On Thursday, White House spokesman Jay Carney noted that the U.S. is on track to double its renewable energy production in 2012, but it will require commitment in the U.S. to grow.

"We have a choice to make as a nation, because we will be buying renewable energy products, you know, whether it's wind, biofuel, solar, whether alternative -- rather, you know, advanced battery technology, we're going to be buying that stuff. Do we want to buy it with a stamp on it that says 'Made in America' or are we going to buy it from the Chinese or from other countries?" Carney asked. 

"We have to be aggressive in competing in the global economy. And, you know, high-tech clean-energy industries are going to be key to winning this century economically."

But Republicans balk at claims that the Obama administration can decide which companies are winners or losers, and questioned a plan to approve $10 billion more in loans before the stimulus program expires.

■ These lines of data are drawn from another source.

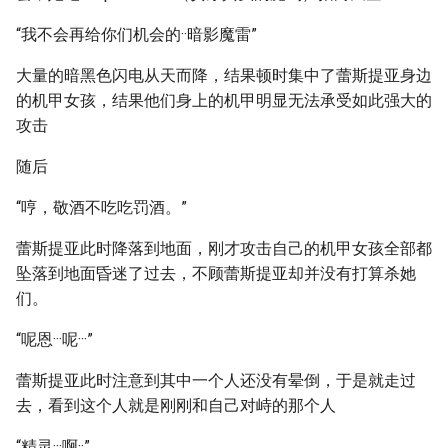
“我不会再给你们机会的··暗影魔雷”
大量的暗黑色闪电从天而降，结果顿时集中了蕾斯提亚身边
的机甲女孩，结果他们身上的机甲明显无法承受如此强大的
攻击
随后
“哼，敬酒不吃吃罚酒。”
蕾斯提亚此时降落到地面，刚才攻击自己的机甲女孩全部都
坠落到地面昏迷了过去，不顾蕾斯提亚却并没有打算杀她
们。
“呢恩···呢···”
蕾斯提亚此时注意到其中一个人还没有晕倒，于是就走过
去，看到这个人就是刚刚和自己对峙的那个人
“精灵···啊··”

"Solar panels have been subsidized by the federal government. States' governments are also subsidizing or giving taxpayers write-off on their tax return. And yet, these solar panels cannot make it in the competitive world without all these subsidies. And even with them, China is flooding the market with this cheap labor and the solar panels just don't make sense," House Energy and Commerce Oversight and Investigations Subommittee Chairman Cliff Stearns R-Fla., told Fox News.

"So I think the administration is on this fervent religion of green jobs and clinging to the idea that solar panel is the answer and it is not the answer," he said.

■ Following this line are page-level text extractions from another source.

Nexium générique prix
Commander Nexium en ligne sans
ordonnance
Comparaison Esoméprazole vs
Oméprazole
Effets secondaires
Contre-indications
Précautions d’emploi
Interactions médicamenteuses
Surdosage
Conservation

Another winner of stimulus who ultimately lost is Mountain Plaza Inc. Despite declaring bankruptcy in 2003, the company received $424,000 from the Tennessee Department of Transportation as part of a grant aimed at installing "truck stop electrification" systems that allow idling truckers to plug-in during extended stops and turn off their exhaust-belching, environment polluting diesel engines. 

Mountain Plaza had filed for bankruptcy protection again in June 2010. TDOT, which received a $2 million stimulus grant from the Environmental Protection Agency for the project, said it didn't learn about the bankruptcy until October, but it is closely monitoring the project.

Elsewhere, Olsen's Crop Service and Olsen's Mills Acquisition Co. also failed despite Olsen's Mills receiving $10 million to increase employment, add equipment and machinery, refinance existing debts and work capital for operations and acquire land. The payout -- part of a $64 million package to nine rural businesses in Wisconsin for economic development loan assistance -- was delivered in January 2010, after Olsen's Mills filed for bankruptcy protection for defaulting on a $60 million bank loan.